Lewińska, Karolina, Karczewska, Anna
Environmental monitoring and assessment 2019 v.191 no.2 pp. 70
alluvial soils, antimony, copper, humans, landfills, mine tailings, mining, pollution, risk, Poland
Great concern has been recently focused on antimony in the environment due to the potential risks posed by this metalloid to humans. In Poland, the concentrations of Sb in soils have not been well recognized. The aim of this study was to identify the sites in south-western Poland where soils are considerably enriched in Sb and to make a rough assessment of a related environmental risk. One hundred forty-four samples were collected from 20 Lower Silesian locations chosen as potentially enriched in Sb that included historical mining sites, tailings impoundments, close vicinities of operating copper smelters, and landfills as well as currently operating and historical shooting ranges. Total concentrations of Sb in soils were determined, and related pollution indices were calculated. Several locations were found where soils contain high concentrations of Sb, with a maximum that exceeded 5600 mg kg⁻¹ Sb in the alluvial soil affected by historical mining.
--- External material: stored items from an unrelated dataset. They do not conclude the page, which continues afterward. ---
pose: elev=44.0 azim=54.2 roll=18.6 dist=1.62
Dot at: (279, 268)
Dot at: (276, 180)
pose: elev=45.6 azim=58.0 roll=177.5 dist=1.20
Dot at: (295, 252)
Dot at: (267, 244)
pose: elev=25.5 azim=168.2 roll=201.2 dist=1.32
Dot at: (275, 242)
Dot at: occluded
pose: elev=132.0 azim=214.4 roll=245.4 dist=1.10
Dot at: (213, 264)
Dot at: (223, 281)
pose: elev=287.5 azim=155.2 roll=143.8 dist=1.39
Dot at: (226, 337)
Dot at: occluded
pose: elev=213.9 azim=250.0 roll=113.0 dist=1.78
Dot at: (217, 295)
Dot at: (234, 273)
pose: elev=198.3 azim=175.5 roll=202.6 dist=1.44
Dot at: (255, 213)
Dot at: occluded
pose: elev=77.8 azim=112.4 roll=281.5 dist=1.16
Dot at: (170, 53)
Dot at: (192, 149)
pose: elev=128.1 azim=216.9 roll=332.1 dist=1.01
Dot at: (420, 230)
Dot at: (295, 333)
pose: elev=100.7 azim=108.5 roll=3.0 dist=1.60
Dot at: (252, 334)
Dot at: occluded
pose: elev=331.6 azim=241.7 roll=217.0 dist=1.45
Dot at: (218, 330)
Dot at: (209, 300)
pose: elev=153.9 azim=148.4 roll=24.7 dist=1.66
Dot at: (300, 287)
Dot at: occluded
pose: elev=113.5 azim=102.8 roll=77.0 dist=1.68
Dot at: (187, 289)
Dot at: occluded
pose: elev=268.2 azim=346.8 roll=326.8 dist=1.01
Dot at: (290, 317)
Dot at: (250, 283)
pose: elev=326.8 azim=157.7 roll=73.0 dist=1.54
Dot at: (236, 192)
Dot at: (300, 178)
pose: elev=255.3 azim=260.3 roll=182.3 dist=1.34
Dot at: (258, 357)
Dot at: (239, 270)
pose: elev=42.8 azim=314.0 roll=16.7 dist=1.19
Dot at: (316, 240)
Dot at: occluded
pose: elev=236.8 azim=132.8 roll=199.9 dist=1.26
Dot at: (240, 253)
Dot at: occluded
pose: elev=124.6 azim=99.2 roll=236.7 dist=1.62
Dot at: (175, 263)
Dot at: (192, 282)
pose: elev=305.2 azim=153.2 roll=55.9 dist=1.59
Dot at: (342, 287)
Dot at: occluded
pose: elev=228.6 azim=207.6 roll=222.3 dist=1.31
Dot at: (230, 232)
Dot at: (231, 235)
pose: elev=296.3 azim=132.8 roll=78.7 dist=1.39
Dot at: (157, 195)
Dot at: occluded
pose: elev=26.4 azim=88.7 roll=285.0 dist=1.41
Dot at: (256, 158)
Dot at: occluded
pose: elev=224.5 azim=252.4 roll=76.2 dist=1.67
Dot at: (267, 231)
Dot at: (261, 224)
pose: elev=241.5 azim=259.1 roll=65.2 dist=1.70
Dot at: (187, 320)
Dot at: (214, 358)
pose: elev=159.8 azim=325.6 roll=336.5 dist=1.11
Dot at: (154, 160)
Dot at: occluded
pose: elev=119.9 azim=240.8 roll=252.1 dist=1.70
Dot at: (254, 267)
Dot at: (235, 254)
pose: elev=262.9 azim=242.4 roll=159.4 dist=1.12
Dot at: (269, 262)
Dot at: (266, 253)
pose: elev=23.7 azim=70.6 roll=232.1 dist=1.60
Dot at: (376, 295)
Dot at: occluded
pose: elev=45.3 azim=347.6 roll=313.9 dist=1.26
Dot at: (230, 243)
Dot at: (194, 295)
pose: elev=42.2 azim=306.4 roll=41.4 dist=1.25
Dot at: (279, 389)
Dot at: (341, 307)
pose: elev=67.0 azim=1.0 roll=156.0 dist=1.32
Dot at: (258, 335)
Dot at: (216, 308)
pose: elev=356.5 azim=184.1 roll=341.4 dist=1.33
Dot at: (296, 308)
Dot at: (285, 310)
Sequential extraction showed a considerably high percentage of Sb extracted in potentially soluble fractions 1 (non-specifically sorbed) and 2 (specifically sorbed), particularly in the samples collected from shooting ranges and in some samples from historical mine areas. This result provides a strong premise for further risk- and remediation-oriented examination of soils in those sites. More detailed research is needed to determine a spatial extent of soil contamination in the sites identified as highly enriched in Sb. Contrary to these findings, soil material collected from copper tailings impoundments, surroundings of smelters, and landfills did not show any particular enrichment in Sb.